Health Care and Eli Lilly and Co. and Health Care Businesses and Health Care & Life Sciences and Health Care & Insurance and Pharmaceutical

Drugmakers, pharmacists at odds

November 28, 2011

Eli Lilly and Co. and its peers are increasingly clashing with pharmacies in an effort to keep patients buying their brand-name drugs.

Indianapolis-based Lilly recently rejected CVS Caremark’s demands for big price discounts on its insulins, Humalog and Humulin, according to The Wall Street Journal. In response, CVS kicked Lilly’s insulins off the list of medicines it recommends to the employers and health plans for which CVS acts as a pharmacy benefits manager.

Being off the list could prompt CVS’s clients not to cover Lilly’s insulins, because they would get a smaller rebate on the drugs, the Journal reported. CVS said customers could get insulins made by Novo Nordisk A/S for less money.

"In light of the aggressive pricing required to win this business—and the fact that only a small percentage of Lilly's insulin franchise would be impacted by this change—we ultimately decided it did not make good business sense for Lilly to be included," Lilly officials said in a statement.
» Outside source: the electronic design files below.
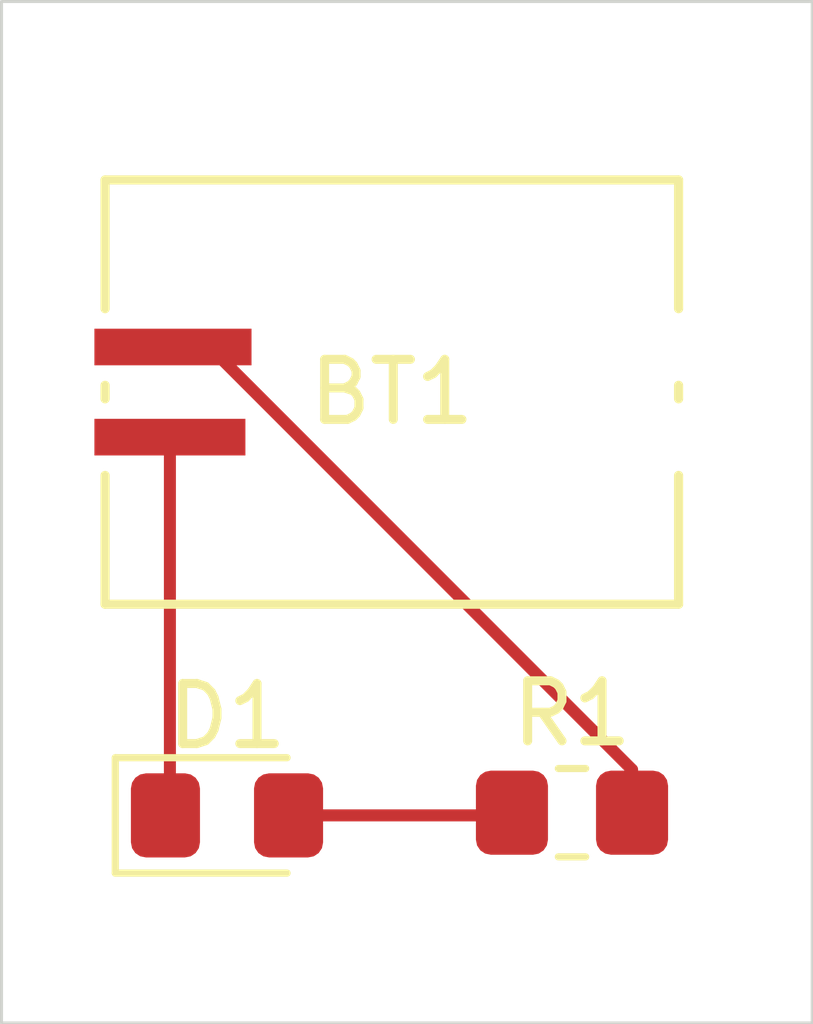
<source format=kicad_pcb>
(kicad_pcb
	(version 20240108)
	(generator "pcbnew")
	(generator_version "8.0")
	(general
		(thickness 1.6)
		(legacy_teardrops no)
	)
	(paper "A4")
	(layers
		(0 "F.Cu" signal)
		(31 "B.Cu" signal)
		(32 "B.Adhes" user "B.Adhesive")
		(33 "F.Adhes" user "F.Adhesive")
		(34 "B.Paste" user)
		(35 "F.Paste" user)
		(36 "B.SilkS" user "B.Silkscreen")
		(37 "F.SilkS" user "F.Silkscreen")
		(38 "B.Mask" user)
		(39 "F.Mask" user)
		(40 "Dwgs.User" user "User.Drawings")
		(41 "Cmts.User" user "User.Comments")
		(42 "Eco1.User" user "User.Eco1")
		(43 "Eco2.User" user "User.Eco2")
		(44 "Edge.Cuts" user)
		(45 "Margin" user)
		(46 "B.CrtYd" user "B.Courtyard")
		(47 "F.CrtYd" user "F.Courtyard")
		(48 "B.Fab" user)
		(49 "F.Fab" user)
		(50 "User.1" user)
		(51 "User.2" user)
		(52 "User.3" user)
		(53 "User.4" user)
		(54 "User.5" user)
		(55 "User.6" user)
		(56 "User.7" user)
		(57 "User.8" user)
		(58 "User.9" user)
	)
	(setup
		(pad_to_mask_clearance 0)
		(allow_soldermask_bridges_in_footprints no)
		(pcbplotparams
			(layerselection 0x00010fc_ffffffff)
			(plot_on_all_layers_selection 0x0000000_00000000)
			(disableapertmacros no)
			(usegerberextensions no)
			(usegerberattributes yes)
			(usegerberadvancedattributes yes)
			(creategerberjobfile yes)
			(dashed_line_dash_ratio 12.000000)
			(dashed_line_gap_ratio 3.000000)
			(svgprecision 4)
			(plotframeref no)
			(viasonmask no)
			(mode 1)
			(useauxorigin no)
			(hpglpennumber 1)
			(hpglpenspeed 20)
			(hpglpendiameter 15.000000)
			(pdf_front_fp_property_popups yes)
			(pdf_back_fp_property_popups yes)
			(dxfpolygonmode yes)
			(dxfimperialunits yes)
			(dxfusepcbnewfont yes)
			(psnegative no)
			(psa4output no)
			(plotreference yes)
			(plotvalue yes)
			(plotfptext yes)
			(plotinvisibletext no)
			(sketchpadsonfab no)
			(subtractmaskfromsilk no)
			(outputformat 1)
			(mirror no)
			(drillshape 1)
			(scaleselection 1)
			(outputdirectory "")
		)
	)
	(net 0 "")
	(net 1 "Net-(BT1-+)")
	(net 2 "Net-(BT1--)")
	(net 3 "Net-(D1-A)")
	(footprint "Resistor_SMD:R_0805_2012Metric_Pad1.20x1.40mm_HandSolder" (layer "F.Cu") (at 53.5 37.5))
	(footprint "Diode_SMD:D_0805_2012Metric_Pad1.15x1.40mm_HandSolder" (layer "F.Cu") (at 47.755 37.545))
	(footprint "FS_3_Global_Footprint_Library:MS621FE-FL11E_SEC" (layer "F.Cu") (at 50.5 30.5))
	(gr_rect
		(start 44 24)
		(end 57.5 41)
		(stroke
			(width 0.05)
			(type default)
		)
		(fill none)
		(layer "Edge.Cuts")
		(uuid "5ae83c3d-d904-457e-a07a-aa3d365139e3")
	)
	(segment
		(start 54.5 37.5)
		(end 54.5 36.783601)
		(width 0.2)
		(layer "F.Cu")
		(net 1)
		(uuid "587eec3c-af41-4eca-9992-424cca54c8a6")
	)
	(segment
		(start 54.5 36.783601)
		(end 47.466398 29.749999)
		(width 0.2)
		(layer "F.Cu")
		(net 1)
		(uuid "6ddb696f-f2e7-4202-8413-7e38e0e5e2aa")
	)
	(segment
		(start 47.466398 29.749999)
		(end 46.8551 29.749999)
		(width 0.2)
		(layer "F.Cu")
		(net 1)
		(uuid "f062dff1-64a1-4b83-930b-88a653aa02a3")
	)
	(segment
		(start 46.8043 37.4707)
		(end 46.73 37.545)
		(width 0.2)
		(layer "F.Cu")
		(net 2)
		(uuid "18339945-8509-41b3-9a42-ff1fa8311019")
	)
	(segment
		(start 46.8043 31.250001)
		(end 46.8043 37.4707)
		(width 0.2)
		(layer "F.Cu")
		(net 2)
		(uuid "c94ce9bb-5a90-477c-9ad6-2032aa050fea")
	)
	(segment
		(start 52.455 37.545)
		(end 52.5 37.5)
		(width 0.2)
		(layer "F.Cu")
		(net 3)
		(uuid "19893187-ea54-4bf1-bdb9-f10ad6e9e2d2")
	)
	(segment
		(start 48.78 37.545)
		(end 52.455 37.545)
		(width 0.2)
		(layer "F.Cu")
		(net 3)
		(uuid "37346b4f-106e-4b1d-9e56-6034cb6152a3")
	)
)

</source>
Last year, Lilly underbid Denmark-based Novo Nordisk to win an exclusive contract to provide the insulins sold by Wal-Mart Stores Inc. under its ReliOn brand name.

In another battle that could set a precedent for the industry, New York-based Pfizer Inc. has tapped an outside firm to set up a mail-order pharmacy so it can sell the cholesterol drug Lipitor directly to consumers.

Even thought Lipitor loses patent protection in the United States on Wednesday, Pfizer will offer the drug at a price that has a similar co-pay to its new generic competitor, atorvastatin. Some pharmacy benefit mangers, such as New Jersey-based Medco Health Solutions, have agreed to lower Lipitor co-payments to the price of a generic and reject claims for atorvastatin.

"Previously, Big Pharma has tended to walk away" from top-selling drugs once they lose patent protection, Pfizer CEO Ian Read told the Journal. "Now, we have a flat-out different culture."

If Pfizer’s plan retains even a fraction of Lipitor’s $13 billion per year in worldwide sales, it may prompt other companies facing giant patent expirations—which would include Lilly—to follow suit.